Start of Block

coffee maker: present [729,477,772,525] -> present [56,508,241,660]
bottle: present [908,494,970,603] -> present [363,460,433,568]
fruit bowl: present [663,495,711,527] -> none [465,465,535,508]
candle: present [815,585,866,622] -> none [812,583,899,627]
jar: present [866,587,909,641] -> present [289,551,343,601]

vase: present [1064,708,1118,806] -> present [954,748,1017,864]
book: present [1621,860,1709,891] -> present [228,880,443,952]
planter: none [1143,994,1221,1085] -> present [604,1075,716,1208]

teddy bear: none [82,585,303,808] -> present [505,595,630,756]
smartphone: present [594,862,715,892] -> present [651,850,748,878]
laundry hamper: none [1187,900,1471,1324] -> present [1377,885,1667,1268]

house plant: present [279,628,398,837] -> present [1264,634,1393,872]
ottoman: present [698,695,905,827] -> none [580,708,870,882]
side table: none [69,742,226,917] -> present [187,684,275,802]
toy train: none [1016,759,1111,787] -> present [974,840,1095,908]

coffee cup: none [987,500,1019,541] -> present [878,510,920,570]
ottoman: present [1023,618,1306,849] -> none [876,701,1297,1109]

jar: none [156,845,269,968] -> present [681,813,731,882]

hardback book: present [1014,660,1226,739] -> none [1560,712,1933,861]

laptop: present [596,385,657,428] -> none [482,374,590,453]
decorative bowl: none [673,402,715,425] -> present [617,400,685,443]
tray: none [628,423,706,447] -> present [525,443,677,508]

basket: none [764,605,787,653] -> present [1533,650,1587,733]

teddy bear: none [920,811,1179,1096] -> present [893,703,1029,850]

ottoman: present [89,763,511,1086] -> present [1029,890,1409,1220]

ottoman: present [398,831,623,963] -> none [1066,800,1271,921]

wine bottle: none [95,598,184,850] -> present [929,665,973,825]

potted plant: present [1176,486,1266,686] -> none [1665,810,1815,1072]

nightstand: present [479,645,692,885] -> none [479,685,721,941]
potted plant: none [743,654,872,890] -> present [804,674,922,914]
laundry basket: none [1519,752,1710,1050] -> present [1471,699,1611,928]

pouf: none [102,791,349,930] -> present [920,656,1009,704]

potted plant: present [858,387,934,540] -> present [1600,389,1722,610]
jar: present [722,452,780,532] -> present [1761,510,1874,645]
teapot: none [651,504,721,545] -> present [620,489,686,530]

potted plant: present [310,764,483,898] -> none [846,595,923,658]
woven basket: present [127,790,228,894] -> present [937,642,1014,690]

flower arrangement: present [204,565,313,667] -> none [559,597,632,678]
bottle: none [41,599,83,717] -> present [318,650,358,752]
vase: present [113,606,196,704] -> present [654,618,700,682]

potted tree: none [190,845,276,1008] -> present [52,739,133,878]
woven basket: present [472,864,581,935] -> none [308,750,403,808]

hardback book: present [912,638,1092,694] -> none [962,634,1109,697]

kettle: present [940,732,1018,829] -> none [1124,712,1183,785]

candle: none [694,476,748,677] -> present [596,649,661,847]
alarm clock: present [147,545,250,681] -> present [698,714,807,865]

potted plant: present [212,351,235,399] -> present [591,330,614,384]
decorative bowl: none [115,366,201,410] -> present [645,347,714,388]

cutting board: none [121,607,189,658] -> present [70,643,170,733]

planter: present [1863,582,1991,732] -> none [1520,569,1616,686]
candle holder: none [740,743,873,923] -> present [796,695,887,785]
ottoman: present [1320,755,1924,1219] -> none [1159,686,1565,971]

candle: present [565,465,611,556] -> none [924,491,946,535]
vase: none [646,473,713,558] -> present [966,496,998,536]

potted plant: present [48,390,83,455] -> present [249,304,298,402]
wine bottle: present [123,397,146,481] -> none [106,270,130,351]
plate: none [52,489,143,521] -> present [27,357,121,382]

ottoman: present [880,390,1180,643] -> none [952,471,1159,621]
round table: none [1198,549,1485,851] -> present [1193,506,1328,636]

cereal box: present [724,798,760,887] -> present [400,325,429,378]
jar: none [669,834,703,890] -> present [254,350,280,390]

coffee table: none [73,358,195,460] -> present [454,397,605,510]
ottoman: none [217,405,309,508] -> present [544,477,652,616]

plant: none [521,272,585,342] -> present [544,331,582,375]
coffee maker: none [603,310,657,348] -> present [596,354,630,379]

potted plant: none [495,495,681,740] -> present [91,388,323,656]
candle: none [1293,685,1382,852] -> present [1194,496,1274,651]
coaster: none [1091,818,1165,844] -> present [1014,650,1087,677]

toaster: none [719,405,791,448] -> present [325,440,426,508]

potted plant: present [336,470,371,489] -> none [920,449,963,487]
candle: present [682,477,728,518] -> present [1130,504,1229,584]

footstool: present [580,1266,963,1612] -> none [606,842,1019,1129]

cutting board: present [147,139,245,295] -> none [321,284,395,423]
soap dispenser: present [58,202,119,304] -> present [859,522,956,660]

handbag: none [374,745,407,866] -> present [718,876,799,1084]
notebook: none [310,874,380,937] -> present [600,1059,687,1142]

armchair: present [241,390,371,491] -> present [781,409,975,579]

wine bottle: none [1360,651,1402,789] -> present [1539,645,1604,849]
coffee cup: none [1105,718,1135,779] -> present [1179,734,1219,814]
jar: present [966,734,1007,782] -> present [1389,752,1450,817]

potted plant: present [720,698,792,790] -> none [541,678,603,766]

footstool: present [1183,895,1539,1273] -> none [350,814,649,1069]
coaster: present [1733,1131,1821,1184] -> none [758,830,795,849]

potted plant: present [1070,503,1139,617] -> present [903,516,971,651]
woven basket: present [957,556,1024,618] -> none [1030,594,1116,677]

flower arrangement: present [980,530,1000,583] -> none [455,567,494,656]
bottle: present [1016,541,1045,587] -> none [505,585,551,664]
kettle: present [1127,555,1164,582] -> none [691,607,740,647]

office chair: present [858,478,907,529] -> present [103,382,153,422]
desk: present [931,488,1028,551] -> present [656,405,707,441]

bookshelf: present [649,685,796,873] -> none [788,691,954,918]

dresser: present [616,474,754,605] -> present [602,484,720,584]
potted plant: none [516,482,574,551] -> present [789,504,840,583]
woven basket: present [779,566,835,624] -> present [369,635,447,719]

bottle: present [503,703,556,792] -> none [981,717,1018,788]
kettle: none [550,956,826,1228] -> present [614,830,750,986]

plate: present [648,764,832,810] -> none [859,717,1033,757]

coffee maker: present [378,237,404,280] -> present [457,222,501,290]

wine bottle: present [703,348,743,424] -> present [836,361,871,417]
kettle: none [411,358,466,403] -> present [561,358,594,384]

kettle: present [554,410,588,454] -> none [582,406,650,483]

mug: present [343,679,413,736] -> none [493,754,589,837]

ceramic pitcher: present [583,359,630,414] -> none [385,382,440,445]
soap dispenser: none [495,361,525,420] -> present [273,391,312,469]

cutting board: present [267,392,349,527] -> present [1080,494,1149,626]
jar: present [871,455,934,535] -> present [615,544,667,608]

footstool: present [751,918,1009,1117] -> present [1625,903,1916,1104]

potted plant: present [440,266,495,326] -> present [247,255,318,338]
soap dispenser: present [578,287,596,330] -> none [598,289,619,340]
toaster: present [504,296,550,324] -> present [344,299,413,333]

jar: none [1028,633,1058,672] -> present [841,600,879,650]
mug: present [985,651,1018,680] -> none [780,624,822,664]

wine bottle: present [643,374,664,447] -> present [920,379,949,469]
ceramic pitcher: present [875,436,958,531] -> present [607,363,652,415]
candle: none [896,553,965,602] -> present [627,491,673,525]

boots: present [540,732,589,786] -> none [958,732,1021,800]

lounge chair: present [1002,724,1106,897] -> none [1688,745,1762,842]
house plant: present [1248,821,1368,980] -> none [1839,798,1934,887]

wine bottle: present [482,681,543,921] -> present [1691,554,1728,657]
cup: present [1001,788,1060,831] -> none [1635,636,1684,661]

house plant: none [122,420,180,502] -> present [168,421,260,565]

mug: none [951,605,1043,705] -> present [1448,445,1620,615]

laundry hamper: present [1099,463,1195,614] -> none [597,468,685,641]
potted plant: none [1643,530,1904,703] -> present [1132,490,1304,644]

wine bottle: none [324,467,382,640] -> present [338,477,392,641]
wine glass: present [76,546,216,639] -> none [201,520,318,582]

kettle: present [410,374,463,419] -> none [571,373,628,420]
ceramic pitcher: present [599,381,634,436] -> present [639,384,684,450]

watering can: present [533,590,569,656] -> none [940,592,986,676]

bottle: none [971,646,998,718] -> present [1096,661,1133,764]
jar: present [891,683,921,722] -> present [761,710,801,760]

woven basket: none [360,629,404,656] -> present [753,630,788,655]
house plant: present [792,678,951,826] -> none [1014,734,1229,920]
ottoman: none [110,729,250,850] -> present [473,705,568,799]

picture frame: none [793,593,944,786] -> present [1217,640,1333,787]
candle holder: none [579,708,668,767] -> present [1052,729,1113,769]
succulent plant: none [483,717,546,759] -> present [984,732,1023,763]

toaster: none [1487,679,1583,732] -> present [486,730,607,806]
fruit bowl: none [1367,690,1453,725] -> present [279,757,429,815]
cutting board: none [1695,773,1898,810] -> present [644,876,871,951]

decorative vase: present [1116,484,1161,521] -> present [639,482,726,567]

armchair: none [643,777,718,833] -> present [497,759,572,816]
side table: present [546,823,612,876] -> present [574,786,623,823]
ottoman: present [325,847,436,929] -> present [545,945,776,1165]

End of Block

» Problem details
Look above for the line containing "wine bottle: present [643,374,664,447]" and the line containing "decorative vase: present". Transcribe both, with the lines between them, exactly.

» Final answer
wine bottle: present [643,374,664,447] -> present [920,379,949,469]
ceramic pitcher: present [875,436,958,531] -> present [607,363,652,415]
candle: none [896,553,965,602] -> present [627,491,673,525]

boots: present [540,732,589,786] -> none [958,732,1021,800]

lounge chair: present [1002,724,1106,897] -> none [1688,745,1762,842]
house plant: present [1248,821,1368,980] -> none [1839,798,1934,887]

wine bottle: present [482,681,543,921] -> present [1691,554,1728,657]
cup: present [1001,788,1060,831] -> none [1635,636,1684,661]

house plant: none [122,420,180,502] -> present [168,421,260,565]

mug: none [951,605,1043,705] -> present [1448,445,1620,615]

laundry hamper: present [1099,463,1195,614] -> none [597,468,685,641]
potted plant: none [1643,530,1904,703] -> present [1132,490,1304,644]

wine bottle: none [324,467,382,640] -> present [338,477,392,641]
wine glass: present [76,546,216,639] -> none [201,520,318,582]

kettle: present [410,374,463,419] -> none [571,373,628,420]
ceramic pitcher: present [599,381,634,436] -> present [639,384,684,450]

watering can: present [533,590,569,656] -> none [940,592,986,676]

bottle: none [971,646,998,718] -> present [1096,661,1133,764]
jar: present [891,683,921,722] -> present [761,710,801,760]

woven basket: none [360,629,404,656] -> present [753,630,788,655]
house plant: present [792,678,951,826] -> none [1014,734,1229,920]
ottoman: none [110,729,250,850] -> present [473,705,568,799]

picture frame: none [793,593,944,786] -> present [1217,640,1333,787]
candle holder: none [579,708,668,767] -> present [1052,729,1113,769]
succulent plant: none [483,717,546,759] -> present [984,732,1023,763]

toaster: none [1487,679,1583,732] -> present [486,730,607,806]
fruit bowl: none [1367,690,1453,725] -> present [279,757,429,815]
cutting board: none [1695,773,1898,810] -> present [644,876,871,951]

decorative vase: present [1116,484,1161,521] -> present [639,482,726,567]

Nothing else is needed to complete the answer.